The function returns a list of communities, where each community is a list of indices in the original list of documents. Each community represents a group of semantically similar documents based on the provided threshold.

In [None]:
from sentence_transformers.util import community_detection
document_embeddings = model.encode(
    corpus, show_progress_bar=True, convert_to_tensor=True
)
communities = community_detection(
    document_embeddings, threshold=0.5, min_community_size=2, batch_size=1024
)
for i, comm in enumerate(communities):
    print('_'*50)
    print(f'community: {i}, size: {len(comm)}')
    print('\n'.join([corpus[ind] for ind in comm]))
    print()

In the output, we will see the communities of semantically similar sentences. Note that the choice of the threshold value can greatly affect the results: a lower threshold will result in larger but less cohesive communities, while a higher threshold will result in smaller but more tightly-knit communities.
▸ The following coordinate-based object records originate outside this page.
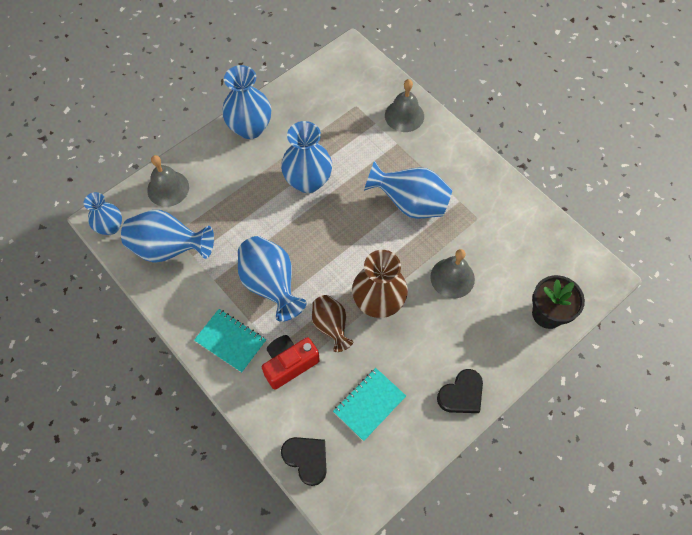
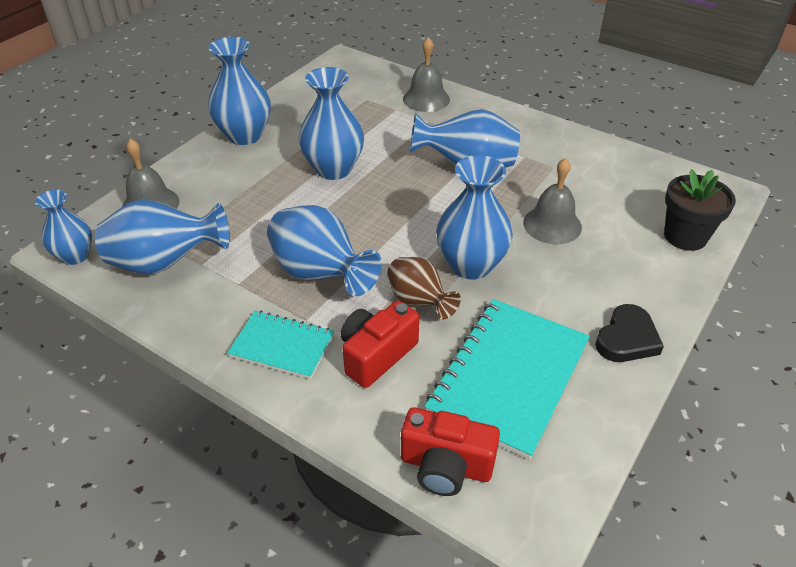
camera: 15 degrees left, 20 degrees down
(306, 459) = (446, 466): black heart -> red camera
(369, 404) = (509, 377): turquoise notebook -> turquoise notebook, size x1.74
(378, 302) = (471, 265): brown vase -> blue vase

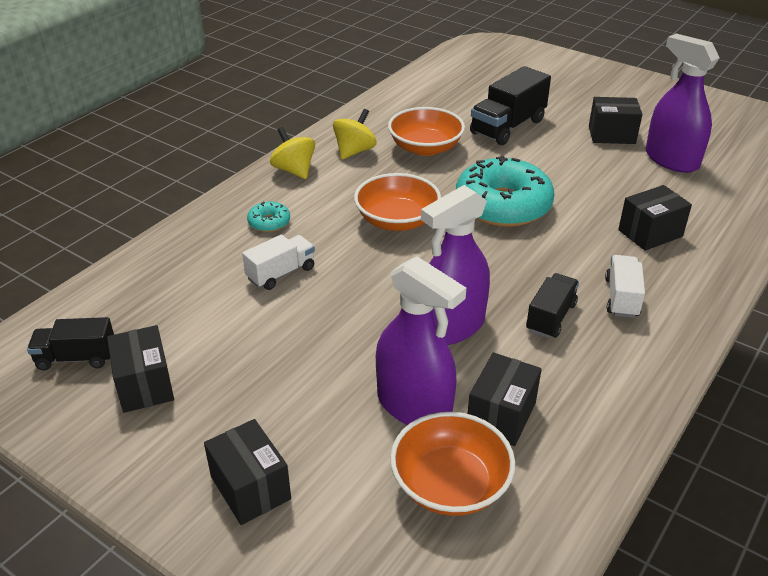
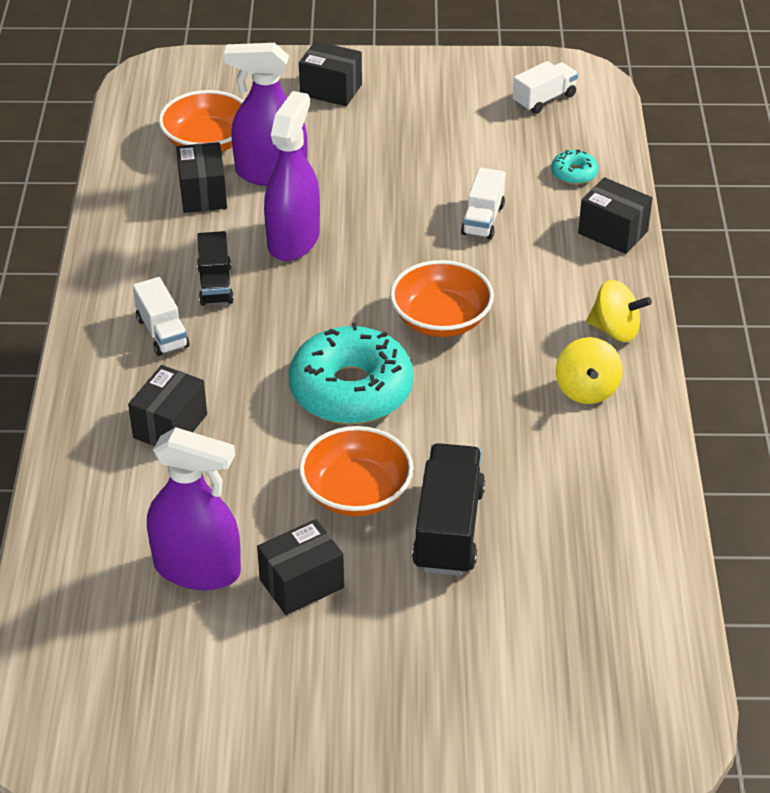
camera: 145 degrees right, 5 degrees up
(76, 358) = (544, 99): black truck -> white truck
(145, 385) = (472, 106): black box -> black box (613, 232)
(269, 222) = (557, 260): turquoise donut -> turquoise donut (574, 173)
(425, 148) = (513, 436): orange bowl -> orange bowl (356, 492)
The community_detection function is a fast and efficient way to group similar sentences together, but keep in mind that it's a rather simple method based on thresholding the cosine similarity, and more sophisticated community detection methods might yield better results for certain tasks or datasets.

This function is a great way to explore the semantic structure of your corpus and to get a high-level understanding of the main themes or topics in your text data.